Thursday, December 15, 2016

Portland Winter Weather

Recently I re-located to Portland, Oregon. While Portland has a reputation as a rainy, gloomy place, we had a great April through November, with lovely and mostly sunny weather. In December, however, things have taken a turn for the worse.

I grew up in the Midwest where it snows all the time. The difference, however, is that we salt our roads and plow them with vigor. This wikipedia article shows the "salt belt" of states that use this method; Oregon is not one of them.

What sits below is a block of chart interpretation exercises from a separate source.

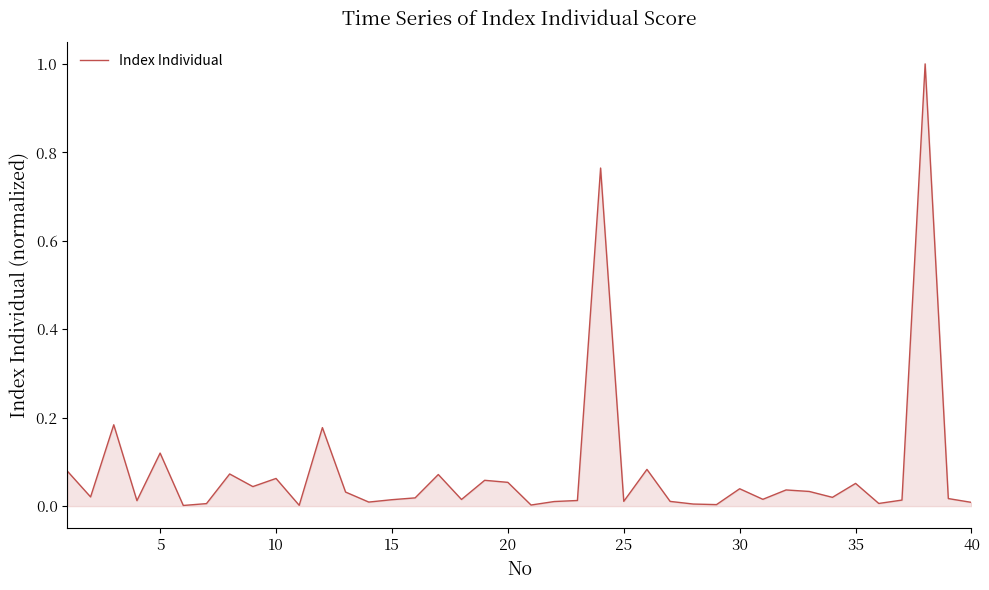

What is the difference between the maximum and minimum values?

1.0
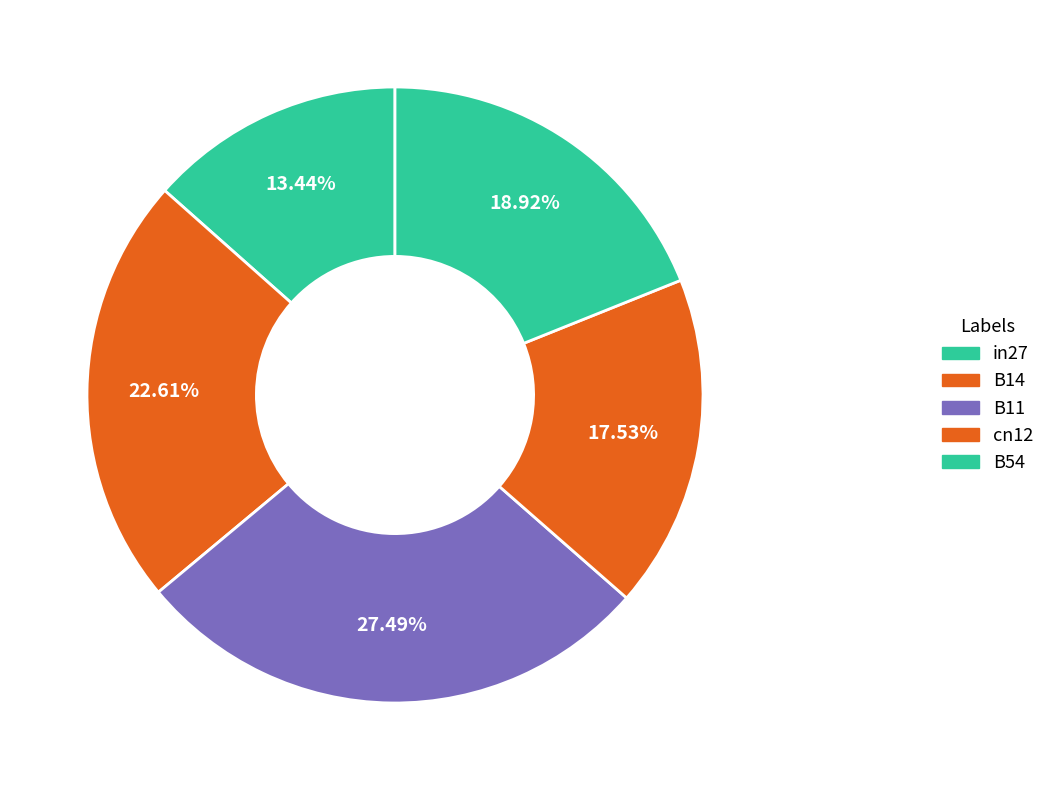

Rank the categories by value from lowest to highest.

in27, cn12, B54, B14, B11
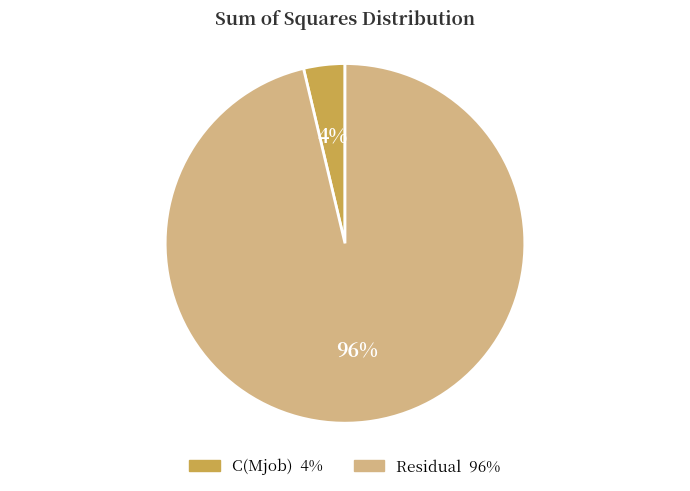

Is the sum of Residual and C(Mjob) greater than half?

Yes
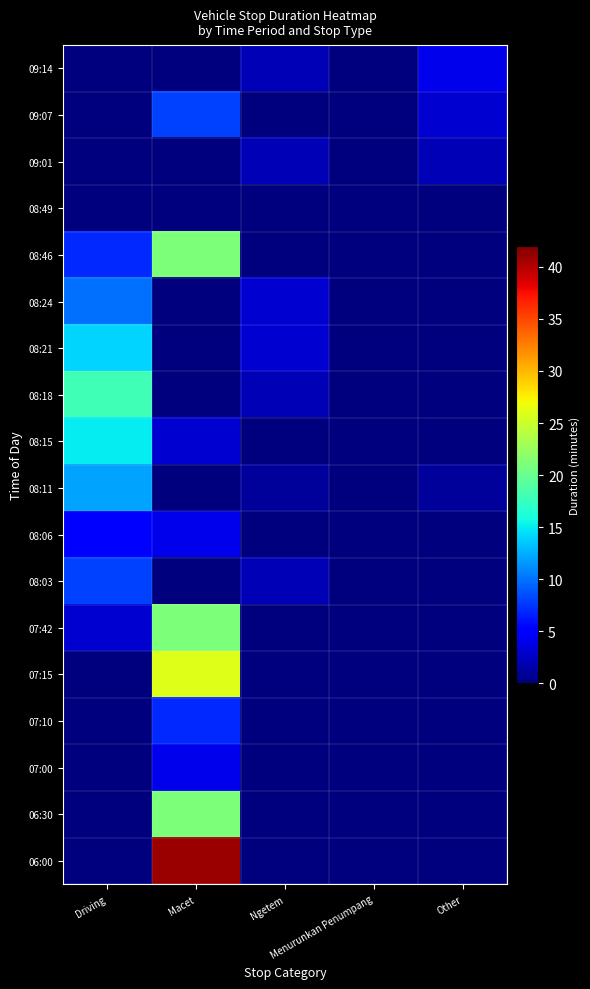

Reading right to left, transcribe all the data shown in this chart.

06:00: Other=0	Menurunkan Penumpang=0	Ngetem=0	Macet=41	Driving=0
06:30: Other=0	Menurunkan Penumpang=0	Ngetem=0	Macet=21	Driving=0
07:00: Other=0	Menurunkan Penumpang=0	Ngetem=0	Macet=4	Driving=0
07:10: Other=0	Menurunkan Penumpang=0	Ngetem=0	Macet=7	Driving=0
07:15: Other=0	Menurunkan Penumpang=0	Ngetem=0	Macet=26	Driving=0
07:42: Other=0	Menurunkan Penumpang=0	Ngetem=0	Macet=21	Driving=3
08:03: Other=0	Menurunkan Penumpang=0	Ngetem=2	Macet=0	Driving=8
08:06: Other=0	Menurunkan Penumpang=0	Ngetem=0	Macet=4	Driving=5
08:11: Other=1	Menurunkan Penumpang=0	Ngetem=1	Macet=0	Driving=12
08:15: Other=0	Menurunkan Penumpang=0	Ngetem=0	Macet=3	Driving=15
08:18: Other=0	Menurunkan Penumpang=0	Ngetem=2	Macet=0	Driving=18
08:21: Other=0	Menurunkan Penumpang=0	Ngetem=3	Macet=0	Driving=14
08:24: Other=0	Menurunkan Penumpang=0	Ngetem=3	Macet=0	Driving=10
08:46: Other=0	Menurunkan Penumpang=0	Ngetem=0	Macet=21	Driving=7
08:49: Other=0	Menurunkan Penumpang=0	Ngetem=0	Macet=0	Driving=0
09:01: Other=2	Menurunkan Penumpang=0	Ngetem=2	Macet=0	Driving=0
09:07: Other=3	Menurunkan Penumpang=0	Ngetem=0	Macet=8	Driving=0
09:14: Other=4	Menurunkan Penumpang=0	Ngetem=2	Macet=0	Driving=0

While snowfalls are infrequent in Portland (some parts of Oregon see immense snowfalls... like this town and anywhere near Crater Lake) we have already had 2 "major" snowfalls that snarled traffic to an inordinate degree - the city ceases to function and everyone stays home when they heed the weather warnings (if they turn out to be accurate). On Wednesday, however, the snowfall and ice occurred during the evening rush hour and caused chaos with hundreds of abandoned cars litering the streets and highways. Commutes that would take 20 minutes could take 4 or more hours; many (including myself) went on foot.

Streets were still icy and treacherous a day later, since the temperature remains below freezing. Cars that drive were generally either all-wheel drive, trucks, or used chains. I had to buy a pair of chains for my Jetta for $85 but I hope to never need to use them.

When the streets get icy / snowy they are generally impassable to most cars due to the fact that the area is very hilly which makes whole neighborhoods inaccessible. The city center is low lying and flat but you need to cross hills to get almost anywhere else and that's where the danger is greatest.

Many folks in Portland bicycle or take public transportation. The system is extremely stressed, since many bus routes don't run and those that remain use chains which means that they are very slow and limited by the pace of traffic and all of the abandoned vehicles blocking streets. The trains, on the other hand, were viewed as very reliable - but this didn't prove to be the case since frozen switches led to delays on the major train lines (that's what they announced to us anyways). I watched as nine westbound trains passed until a single eastbound train finally arrived. I was standing out on a freezing cold platform for over an hour, waiting, along with dozens of other hapless commuters.

When we did get on the train it was completely and utterly packed since it was the first east bound train (we were told that there was a mostly empty east bound train right behind us, but no one wanted to get off and risk it and wait for it to arrive). People would hurl themselves onto the train at every stop, making it even harder for those that wanted to get off. Since this is Portland, most people were friendly and not panicking and making a bad situation even worse.

It seems ridiculous that only an inch of snow can completely snarl a major metropolitan area and bring it to its knees, but that is absolutely the case. There are drawbacks to dealing with salt (massive corrosion and impact on wildlife) but the risk to human life in the cold due to accidents and cars being abandoned and parents unable to pick up their kids from school seem to be much more significant, in my opinion. Since this is the second major storm of the season (and it is only December), perhaps Portland will need a better plan than "stay home" every time the weather gets bad.

Cross posted at Chicago Boyz

1 comment:

creakypavillion said...

It is due to a certain extremism in American character. "All or nothing". Either anorexia, or obesity. Either salt melting the snow or nothing at all.
Yes, there is a damage to wildlife by using salt, and it's bad. But are you [the leftie tree-hugging population of the coastal states] decide you're the only ones in the world who cares? Why not look at other snow-covered countries and learn from their experience - could it be that not all of them are enemies of Nature? How about Norway or Sweden? Well, whatever you think of Russia NOW (for political expediency), its northern regions have always lived under thick snowfalls - so why not get curious and find out how they deal with it?

Salt is not the only usable reagent; well yes - it's probably the cheapest, but is the delta in price too prohibitive to risk stranding the whole city?
Besides, melting the snow is only part of the list. Plowing is a bigger problem - or, rather, piling the plowed snow on the sides of the roads.